Given the complexities of bringing in medical education under the National Commission on Higher Education and Research (NCHER) — an overarching regulatory body — as against the National Council on Human Resource for Health (NCHRH), the task forces of the two proposed bodies on Thursday broadly decided to explore the possibility of allowing both the institutions to come up, but to have some linkages with each other.
The members of the two task forces who met here felt there was a “cultural disconnect” between the two draft Bills with the NCHER Bill striving to make the universities and research institutions highly autonomous while the NCHRH Bill was based on far too many “government controls” on medical institutions and hospitals. Instead of trying to force uneasy compatibility, the members sort of agreed that both the bodies could be created through two legislations as announced by President Pratibha Patil in her speech to the joint session of Parliament, and then find some possible connection.
The task force on NCHRH, set up by the Ministry of Health and Family Welfare, might also go in for a fresh relook at the draft to make the institutions more autonomous.
According to a member, the two task forces recognised the need for a multi-disciplinary approach to higher education with specific needs of medical education to be addressed, as also the need for setting up a technical monitoring body. It was suggested that some members could be common to both the bodies and they could serve as a link between the two streams of education.
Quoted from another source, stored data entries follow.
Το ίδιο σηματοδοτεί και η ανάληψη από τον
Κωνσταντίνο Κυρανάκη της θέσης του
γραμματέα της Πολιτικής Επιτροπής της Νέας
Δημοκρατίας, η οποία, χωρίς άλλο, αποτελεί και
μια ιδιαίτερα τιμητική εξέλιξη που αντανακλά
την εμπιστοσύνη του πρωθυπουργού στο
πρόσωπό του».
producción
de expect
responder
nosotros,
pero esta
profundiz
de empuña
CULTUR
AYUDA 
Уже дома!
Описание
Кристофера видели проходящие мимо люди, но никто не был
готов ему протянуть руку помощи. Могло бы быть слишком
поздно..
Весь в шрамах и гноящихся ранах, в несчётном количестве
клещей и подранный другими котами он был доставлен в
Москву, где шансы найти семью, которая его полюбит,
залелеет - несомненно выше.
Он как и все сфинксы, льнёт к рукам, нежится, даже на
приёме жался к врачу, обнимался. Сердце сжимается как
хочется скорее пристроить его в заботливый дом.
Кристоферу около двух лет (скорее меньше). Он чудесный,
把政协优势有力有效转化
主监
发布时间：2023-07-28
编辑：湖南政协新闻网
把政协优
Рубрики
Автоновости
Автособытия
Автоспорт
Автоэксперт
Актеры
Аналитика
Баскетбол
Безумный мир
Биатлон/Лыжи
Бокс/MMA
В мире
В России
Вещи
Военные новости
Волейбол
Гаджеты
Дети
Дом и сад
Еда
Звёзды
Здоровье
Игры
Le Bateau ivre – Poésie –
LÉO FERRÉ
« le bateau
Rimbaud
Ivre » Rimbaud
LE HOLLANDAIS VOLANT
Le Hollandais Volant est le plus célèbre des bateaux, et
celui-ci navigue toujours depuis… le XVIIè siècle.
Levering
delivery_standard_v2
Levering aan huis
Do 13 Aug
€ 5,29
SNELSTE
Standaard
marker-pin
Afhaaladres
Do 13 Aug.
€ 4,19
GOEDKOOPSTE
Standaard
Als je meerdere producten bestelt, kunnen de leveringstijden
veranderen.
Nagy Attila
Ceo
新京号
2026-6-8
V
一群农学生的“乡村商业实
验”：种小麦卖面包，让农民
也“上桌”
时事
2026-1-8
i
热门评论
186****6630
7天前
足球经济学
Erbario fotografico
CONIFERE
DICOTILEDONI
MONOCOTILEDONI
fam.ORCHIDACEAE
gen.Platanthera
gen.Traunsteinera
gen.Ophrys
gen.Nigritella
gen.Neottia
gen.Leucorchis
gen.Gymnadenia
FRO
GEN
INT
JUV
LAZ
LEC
The NCHER task force will now take its draft to the Central Advisory Board of Education (CABE) on June 18 and 19. If approved, it will then be submitted to the government and the final call will be taken by the Prime Minister.
The NCHER proposes to bring under its purview all streams of higher education and research including medical and legal. However, this is being resisted by the Ministries of Health and Family Welfare and the Law. Agriculture is also sought to be brought under the domain of the NCHER but since it is a State subject, it would require a constitutional amendment to bring it in the Concurrent List.
The issue was also raised at the Parliamentary Standing Committee of the Ministry of Health and Family Welfare where the members said medical education was linked to the health system and could not be extracted. They also said that the proposed NCHER was a highly centralised body and health and education being in the Concurrent List could not be handed over to it.